Comments and Suggestions for Authors

Dear Author/s
It has been a pleasure to read your current paper.
The manuscript is very well structured and includes usefull information on  
airway management in neonates.

Your study is well designed and addresses useful topics in neonatal respiratory distress management. The only observation would be that, in the results part some detailes that results from SPSS analysis could be presented in a simplified manner (eg. Tables 2, 3, 4 and 5).

If accepted for publication, it may contribute to a better understanding of the benefits of the new proceure of i-gel. I also appreciated the extensive part regarding the participants, which is relevant for these type of intervention, and the details on the training for the new procedure.

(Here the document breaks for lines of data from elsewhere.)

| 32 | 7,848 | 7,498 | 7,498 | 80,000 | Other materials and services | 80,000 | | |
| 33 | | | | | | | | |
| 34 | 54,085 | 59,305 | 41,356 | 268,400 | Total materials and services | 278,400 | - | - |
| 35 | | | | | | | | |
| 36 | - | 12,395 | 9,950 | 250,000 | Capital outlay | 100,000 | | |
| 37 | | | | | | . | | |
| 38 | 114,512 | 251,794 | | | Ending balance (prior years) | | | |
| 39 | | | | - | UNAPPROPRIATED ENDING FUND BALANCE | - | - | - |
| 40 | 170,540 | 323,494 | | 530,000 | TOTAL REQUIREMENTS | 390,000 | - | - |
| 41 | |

Your study demonstrates that i-gel procedure is a skill that is available for all levels of prior traingin of healthcare providers.

With all best wishes

Author Response

We appreciate the reviewer's valuable advice.  We hope that our study results may help promote the conduct of clinical research in future.

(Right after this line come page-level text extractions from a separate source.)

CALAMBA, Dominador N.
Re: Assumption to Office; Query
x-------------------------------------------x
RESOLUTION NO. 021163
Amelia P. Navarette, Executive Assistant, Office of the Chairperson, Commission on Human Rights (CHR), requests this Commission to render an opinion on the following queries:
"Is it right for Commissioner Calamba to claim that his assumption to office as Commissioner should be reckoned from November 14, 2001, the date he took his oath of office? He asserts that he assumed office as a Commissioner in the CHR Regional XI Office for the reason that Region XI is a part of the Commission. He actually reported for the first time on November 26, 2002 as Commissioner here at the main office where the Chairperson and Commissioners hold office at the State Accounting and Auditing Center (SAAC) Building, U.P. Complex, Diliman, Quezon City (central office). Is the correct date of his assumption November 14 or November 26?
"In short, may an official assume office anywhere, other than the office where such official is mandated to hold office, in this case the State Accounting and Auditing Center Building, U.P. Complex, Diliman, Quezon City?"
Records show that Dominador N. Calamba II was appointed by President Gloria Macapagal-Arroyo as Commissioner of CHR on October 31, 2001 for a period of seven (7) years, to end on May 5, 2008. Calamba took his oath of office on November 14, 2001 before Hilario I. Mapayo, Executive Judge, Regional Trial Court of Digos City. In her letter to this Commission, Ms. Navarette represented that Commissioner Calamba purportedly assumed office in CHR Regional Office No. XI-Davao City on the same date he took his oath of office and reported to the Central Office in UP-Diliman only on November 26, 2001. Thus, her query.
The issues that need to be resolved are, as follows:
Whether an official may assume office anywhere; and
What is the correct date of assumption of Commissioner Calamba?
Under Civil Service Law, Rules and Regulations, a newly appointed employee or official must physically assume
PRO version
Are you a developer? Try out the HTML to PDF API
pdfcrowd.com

Comments by the reviewers and author rebuttals:

 

Reviewer 3

Reviewer comment: It has been a pleasure to read your current paper.

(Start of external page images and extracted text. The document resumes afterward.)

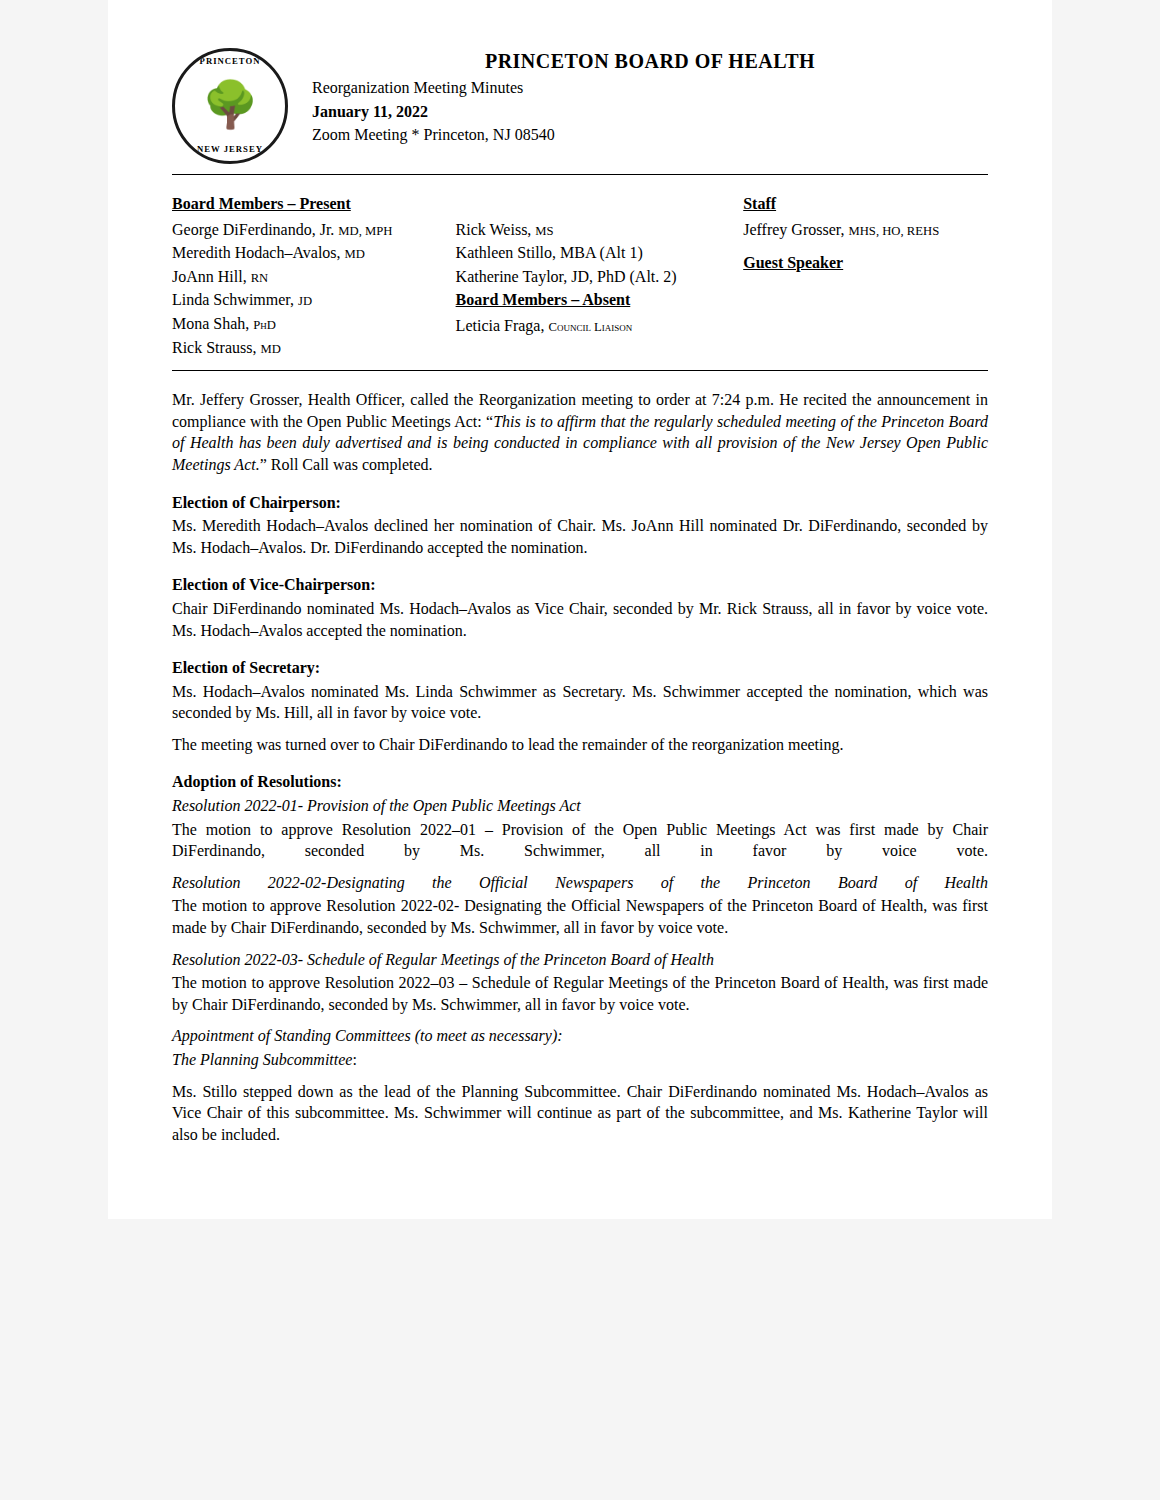Princeton 🌳 New Jersey
PRINCETON BOARD OF HEALTH
Reorganization Meeting Minutes
January 11, 2022
Zoom Meeting * Princeton, NJ 08540
Board Members – Present
George DiFerdinando, Jr. MD, MPH
Meredith Hodach–Avalos, MD
JoAnn Hill, RN
Linda Schwimmer, JD
Mona Shah, PhD
Rick Strauss, MD
Rick Weiss, MS
Kathleen Stillo, MBA (Alt 1)
Katherine Taylor, JD, PhD (Alt. 2)
Board Members – Absent
Leticia Fraga, Council Liaison
Staff
Jeffrey Grosser, MHS, HO, REHS
Guest Speaker
Mr. Jeffery Grosser, Health Officer, called the Reorganization meeting to order at 7:24 p.m. He recited the announcement in compliance with the Open Public Meetings Act: “This is to affirm that the regularly scheduled meeting of the Princeton Board of Health has been duly advertised and is being conducted in compliance with all provision of the New Jersey Open Public Meetings Act.” Roll Call was completed.
Election of Chairperson:
Ms. Meredith Hodach–Avalos declined her nomination of Chair. Ms. JoAnn Hill nominated Dr. DiFerdinando, seconded by Ms. Hodach–Avalos. Dr. DiFerdinando accepted the nomination.
Election of Vice-Chairperson:
Chair DiFerdinando nominated Ms. Hodach–Avalos as Vice Chair, seconded by Mr. Rick Strauss, all in favor by voice vote. Ms. Hodach–Avalos accepted the nomination.
Election of Secretary:
Ms. Hodach–Avalos nominated Ms. Linda Schwimmer as Secretary. Ms. Schwimmer accepted the nomination, which was seconded by Ms. Hill, all in favor by voice vote.
The meeting was turned over to Chair DiFerdinando to lead the remainder of the reorganization meeting.
Adoption of Resolutions:
Resolution 2022-01- Provision of the Open Public Meetings Act
The motion to approve Resolution 2022–01 – Provision of the Open Public Meetings Act was first made by Chair DiFerdinando, seconded by Ms. Schwimmer, all in favor by voice vote.
Resolution 2022-02-Designating the Official Newspapers of the Princeton Board of Health
The motion to approve Resolution 2022-02- Designating the Official Newspapers of the Princeton Board of Health, was first made by Chair DiFerdinando, seconded by Ms. Schwimmer, all in favor by voice vote.
Resolution 2022-03- Schedule of Regular Meetings of the Princeton Board of Health
The motion to approve Resolution 2022–03 – Schedule of Regular Meetings of the Princeton Board of Health, was first made by Chair DiFerdinando, seconded by Ms. Schwimmer, all in favor by voice vote.
Appointment of Standing Committees (to meet as necessary):
The Planning Subcommittee:
Ms. Stillo stepped down as the lead of the Planning Subcommittee. Chair DiFerdinando nominated Ms. Hodach–Avalos as Vice Chair of this subcommittee. Ms. Schwimmer will continue as part of the subcommittee, and Ms. Katherine Taylor will also be included.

The manuscript is very well structured and includes useful information on airway management in neonates.

Your study is well designed and addresses useful topics in neonatal respiratory distress management. The only observation would be that, in the results part some details that results from SPSS analysis could be presented in a simplified manner (eg. Tables 2, 3, 4 and 5).

 

  • Author response to the reviewer:

As the reviewer pointed out, our Table indeed contains a substantial amount of information. However, we believe the presented information is essential to demonstrate the reliability of the data. After careful consideration, we have modified Table 3 by omitting some rows.

 

Reviewer comment:

If accepted for publication, it may contribute to a better understanding of the benefits of the new procedure of i-gel. I also appreciated the extensive part regarding the participants, which is relevant for this type of intervention, and the details on the training for the new procedure. Your study demonstrates that i-gel procedure is a skill that is available for all levels of prior training of healthcare providers.

With all best wishes

 

  • Author response to the reviewer:

We appreciate the reviewer's valuable advice. Following the advice, we have provided information about the number of newborn infants admitted to our NICU annually and the number who received mechanical ventilation, as well as details about the recruited participants (p3, line 97-102). We hope that our study results may help promote the conduct of such clinical research in future.

Round 2

Reviewer 2 Report

Comments and Suggestions for Authors

I appreciate the author's responses, and I would accept the manuscript int he updated form.

Author Response

The authors thank the reviewer for evaluating our revised manuscript and recommending it for publication.